Khalid Sheik Mohammed Gets June 5 Court Date

Team Infidel

Forum Spin Doctor
Miami Herald
May 15, 2008 By Carol Rosenberg
The chief judge of the Guantánamo Bay war court has set June 5 for the first court appearances of reputed 9/11 mastermind Khalid Sheik Mohammed and four alleged co-conspirators.
The judge, Marine Col. Ralph Kohlmann, notified military defense attorneys by email Wednesday afternoon that he would preside over the case himself. He scheduled arraignment of the five men at the U.S. Navy base in southeast Cuba.
That date is likely to precede a U.S. Supreme Court ruling on whether Guantánamo detainees are entitled to challenge their detention in civilian courts, expected in late June before the high court ends this year's term.
It was unclear whether the date would hold. Kohlmann instructed the lawyers to let him know if they sought delay.
It's just three weeks away, and at least one of the five accused in the Sept. 11 conspiracy has not yet seen an attorney, said Army Col.

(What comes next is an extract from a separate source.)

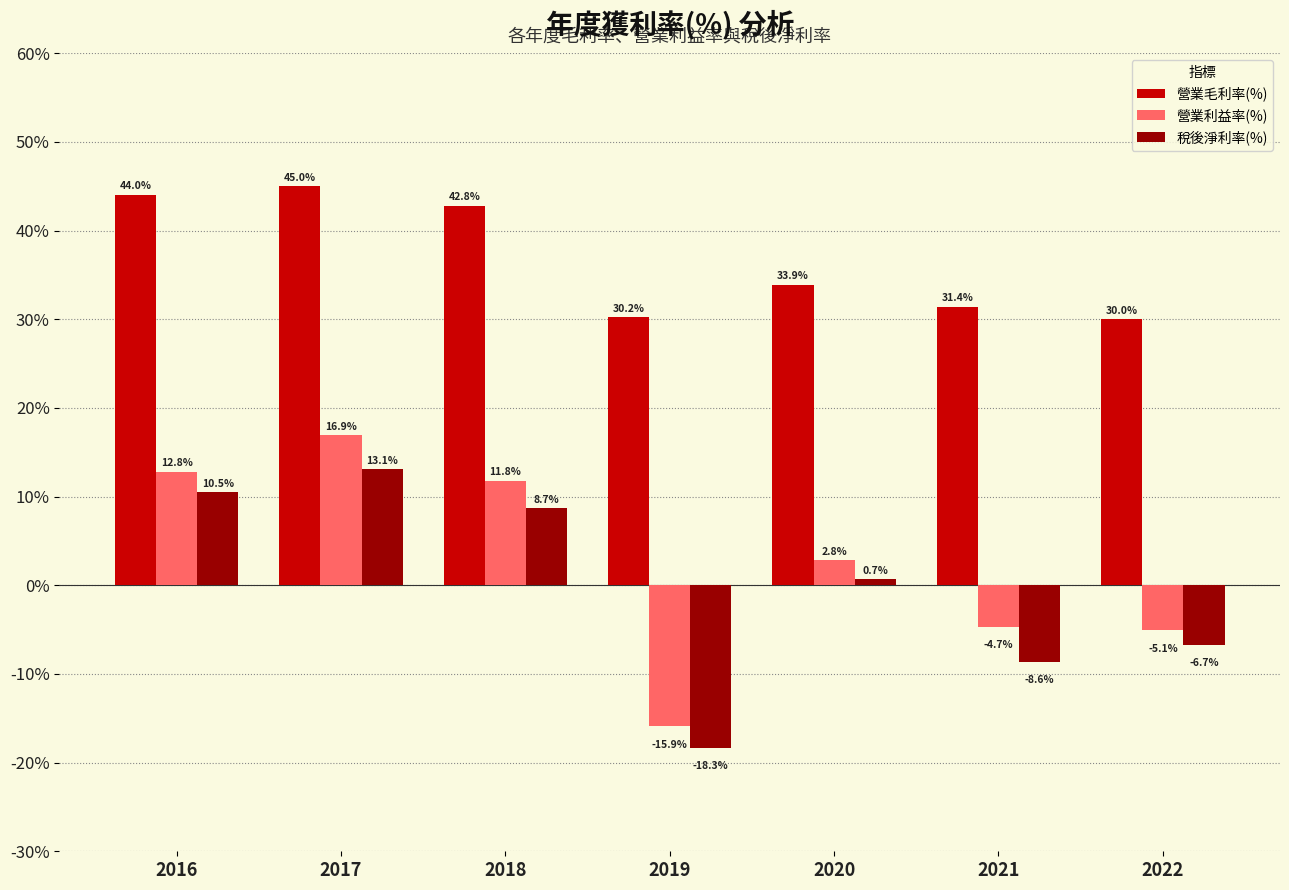

Which series changed the most between 2020 and 2021?

稅後淨利率(%)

Steve David, chief defense counsel.
"He's set them for arraignment," said David, who in civilian life is an an Indiana judge. "So absent a motion for continuance and a favorable ruling, there will be an arraignment then. Whether or not everyone has had access to their client or had enough access to their client -- I don't know."

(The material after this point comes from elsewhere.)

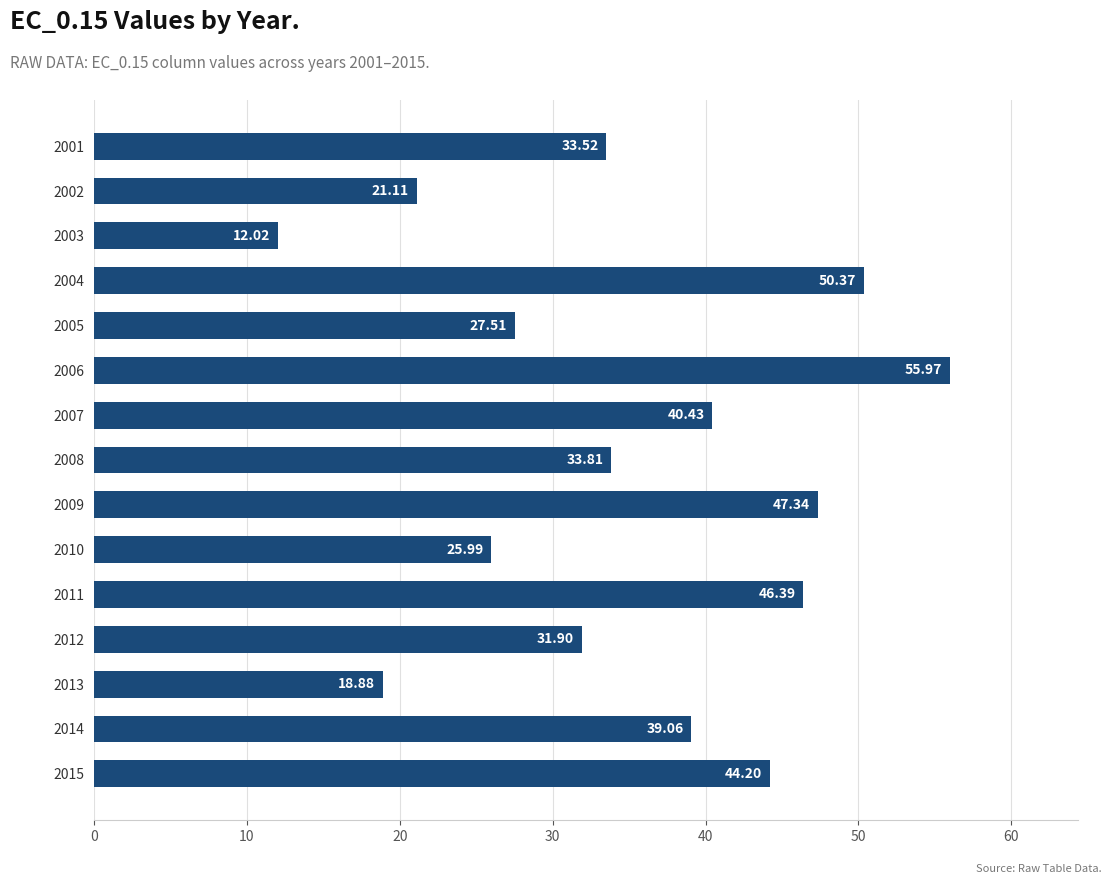

What is the greatest value displayed?

56.0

Also complicating the date, the Navy lawyer for Mohammed's nephew, Ammar Baluchi, who is also charged in the conspiracy, has a court conflict that day. He is Navy Lt. Cmdr. Brian Mizer, who is doing double duty as military defense lawyer for Osama bin Laden's driver, Salim Hamdan of Yemen. Hamdan'strial is now scheduled to open June 2 and is expected to last at least a week.
Arraignment is the formal reading of charges, with the accused and their attorneys in court -- in this instance accusing the five men of the worst terror attack on U.S. soil. It is the first capital case to go before a commission.
By military commissions rules, an accused must go before a war court judge within 30 days of approval and service of charges -- unless the defense seeks and gets a delay.
Navy Lt. Richard Federico, who is co-defense counsel for defendant Ramzi bin al Shibh, said defense attorneys were considering applying to Kohlmann for a delay.
"It's under discussion," he said.
A senior Pentagon official approved the Sept. 11, 2001, conspiracy case on Friday. It was not known on Wednesday whether the charges had been translated and officially presented to the five alleged terrorists, who are now held at a secluded site at Guantánamo, called Camp 7.
Kohlmann, a veteran of the first commissions, has the power to assign judges from a pool of military judges whose services have loaned them to run trials at the first U.S. war crimes tribunals since World War II.
In the case of Mohammed, known as KSM, and the other alleged al Qaeda financiers and operators, he assigned himself. He had likewise presided over the March 2007 trial of David Hicks of Australia, who ultimately pleaded guilty to providing material support for terrorism.
Hicks admitted to serving as an al Qaeda foot soldier in Afghanistan in the 2001 U.S. invasion. In exchange he got a nine-month sentence, mostly served in Australia, and is now free in his homeland.
Kohlmann's current timetable for KSM's first-ever court appearance gives the Pentagon three weeks to fix a series of glitches that, just last week, bedeviled the new $12 million Expeditionary Legal Complex at Guantánamo.
During its first official court use, the audio broke, the video froze and the power cut in succession -- sending guards scurrying to surround an alleged al Qaeda member at his arraignment.
The Defense Department specifically designed the state-of-the-art, eavesdrop-proof courtroom for the trials of the former CIA-held captives accused of orchestrating the suicide hijackings that killed 2,973 people from the World Trade Center to the Pentagon to a Pennsylvania field.
The courtroom has a mute button so spectators in an adjacent gallery cannot hear if any of the accused try to spill state secrets, such as where and how they were interrogated in years of secret, overseas CIA custody.
The Pentagon is inviting some 60 journalists to the KSM court date. It may well be the first time that anyone but the U.S. military or intelligence agents will see the five men who disappeared for years into secret CIA custody.
While all their military defense lawyers may yet meet them, none of the civilian defense lawyers -- whom the American Civil Liberties Union was paying to help defend them -- had by Wednesday overcome Defense Department security hurdles to travel to Guantánamo and see their clients.